Insofar as Snow intended to deal with the moral aspects of doing such science, he certainly touches on the dilemma facing nuclear physicists during the years leading up to and including World War Two. He barely touches the Cold War, however, and utterly fails to appreciate the institutional dynamics of modern capital-intensive science research and development. Perhaps it was possible for the international community of physicists to exercise some effective ethical restraint during the thirties--not that there is much evidence that it mattered--but it is well-nigh impossible today. If there's a perceived profit to a new technology, either economic or military, its development is virtually inevitable. Our technology far exceeds our political means to control it.
This book is the first draft of C.P.Snow who was a British physicist and later a novelist.
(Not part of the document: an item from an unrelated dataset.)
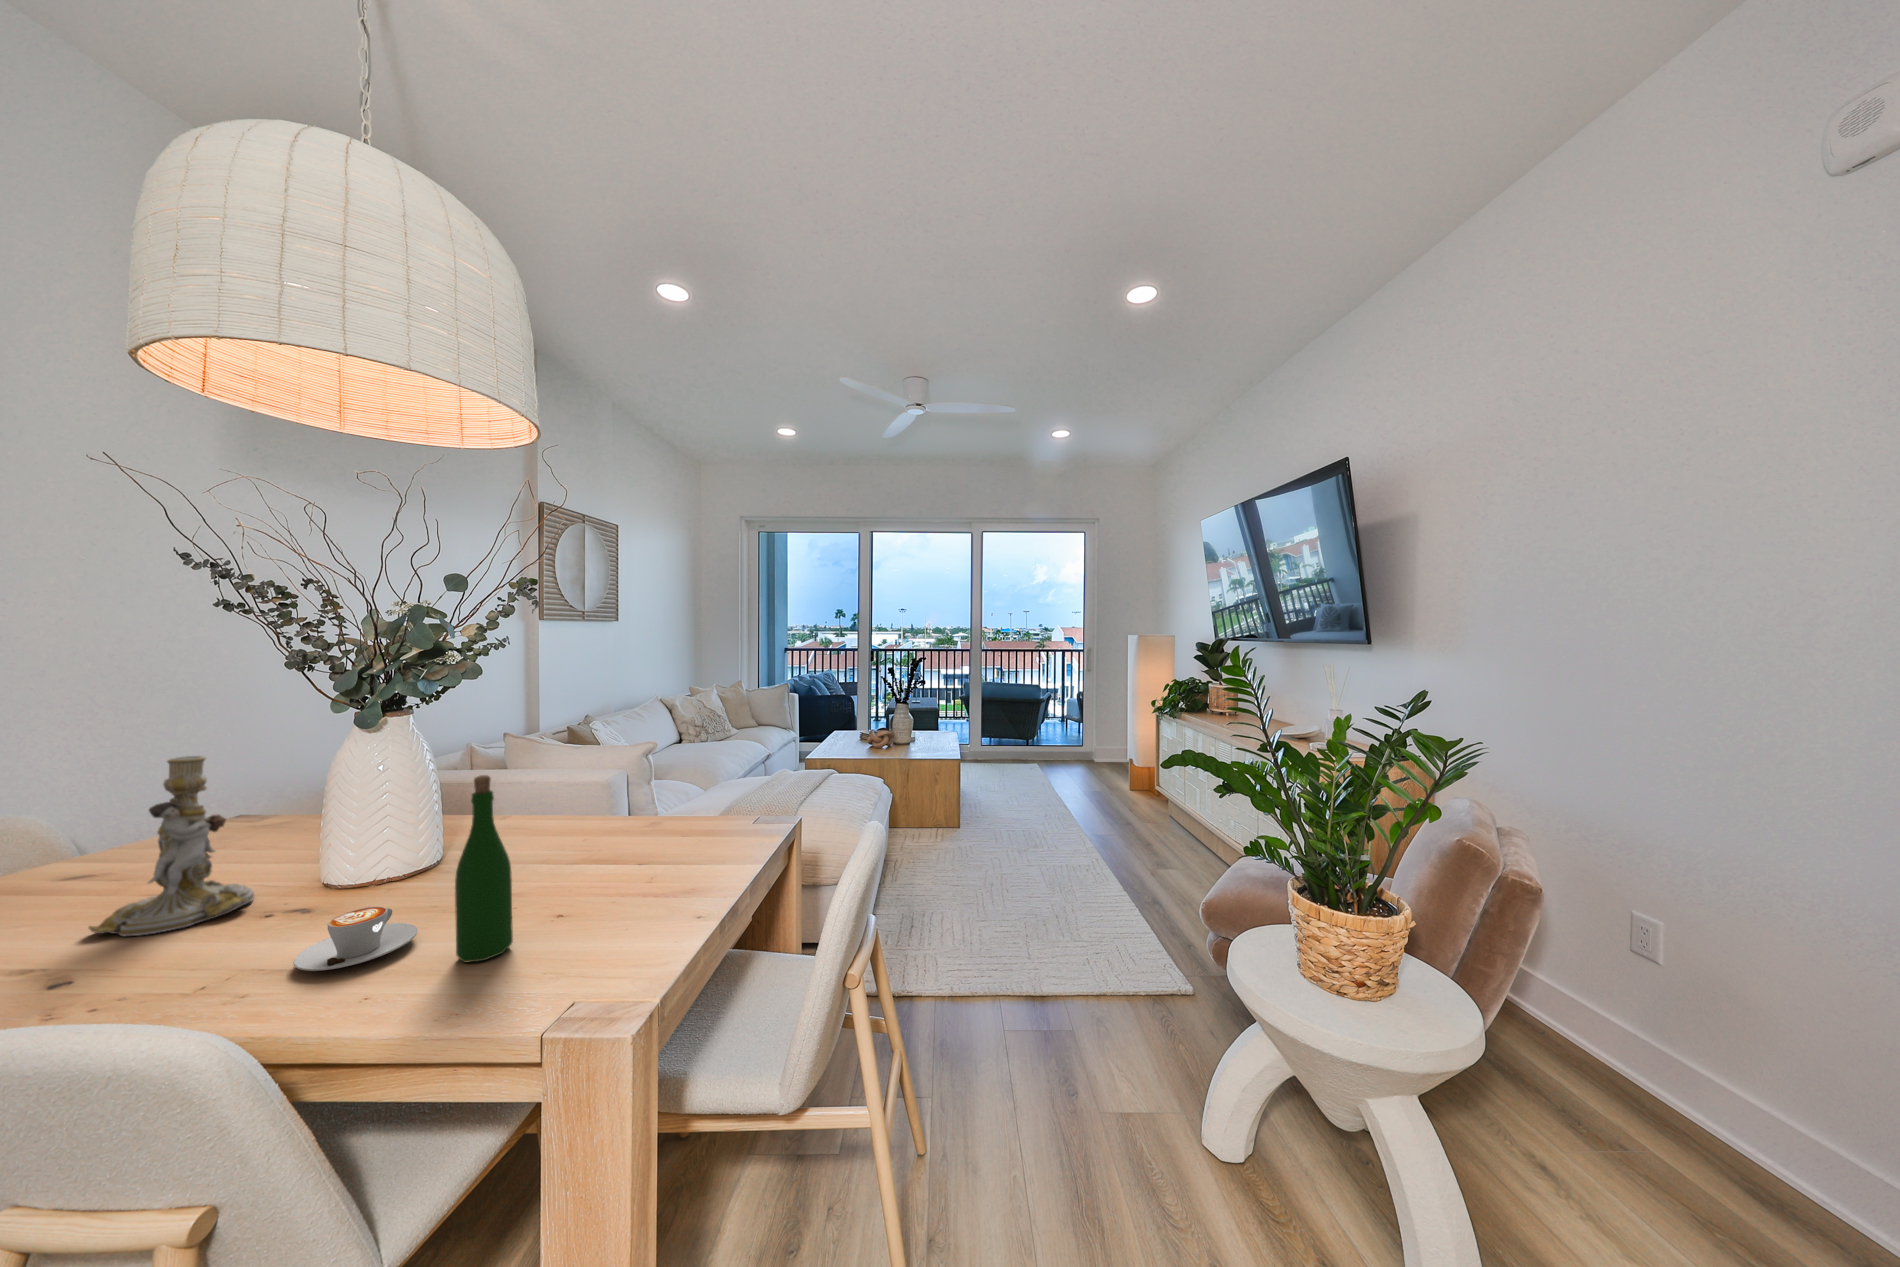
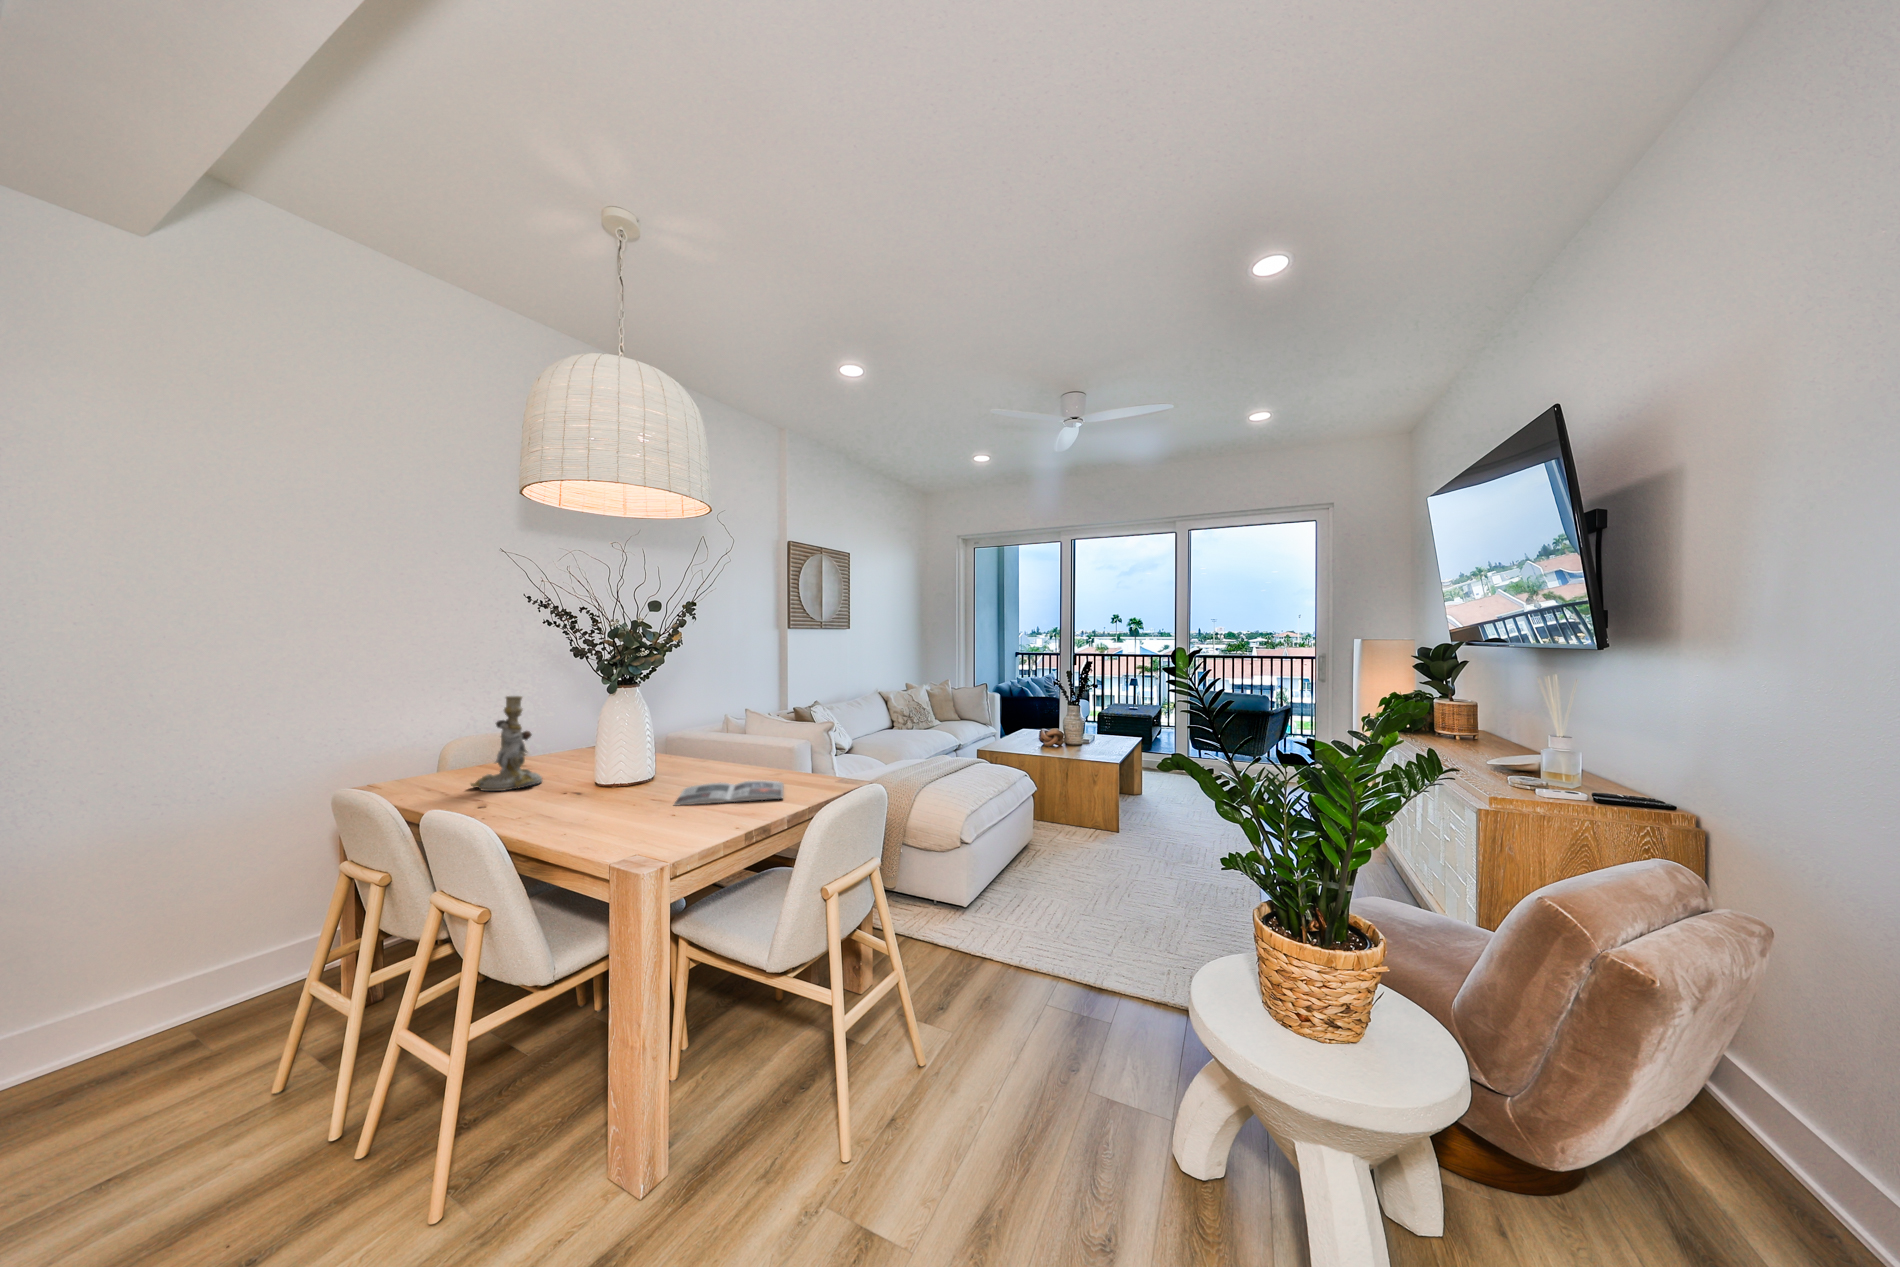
wine bottle: present [455,775,513,962] -> none [588,712,619,829]
magazine: none [547,835,719,898] -> present [674,781,783,806]
coffee cup: present [294,907,418,971] -> none [521,789,585,819]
It covers major discoveries in nuclear physics in the first half of 20th century. Don't worry, you don't need to be a physicist to enjoy this book as it does not perflex you with series of equations and jargons. Instead, it tells stories, more like a scientific history book.
The book revives the scientific and political atmosphere in the first half of 20th century. It depicts the interaction between physicists and their scientific and social circumstances: the emerge of British and American nuclear physics, the pressure for atomic and hydrogen bombs and finally in its appendix, the responsibility of physicists to the society and human-kind.
Although many stories are very interesting and exciting to read, the book lacks details. Some parts seem to be so subjective to the author's own experiences and judgments, some others irrelevant to the mainstream, some totally unclear on what the author wanted to imply. In the foreword, it's said that the book was the first draft and written mostly from Snow's memory. That may be a good excuse.
I loved this book. It narrates the advances made in physics from the late 1800s to 1980 and how all the major scientists (from Bohr and Rutherford to Einstein and Oppenheimer) interacted with each other. I thought it was fascinating.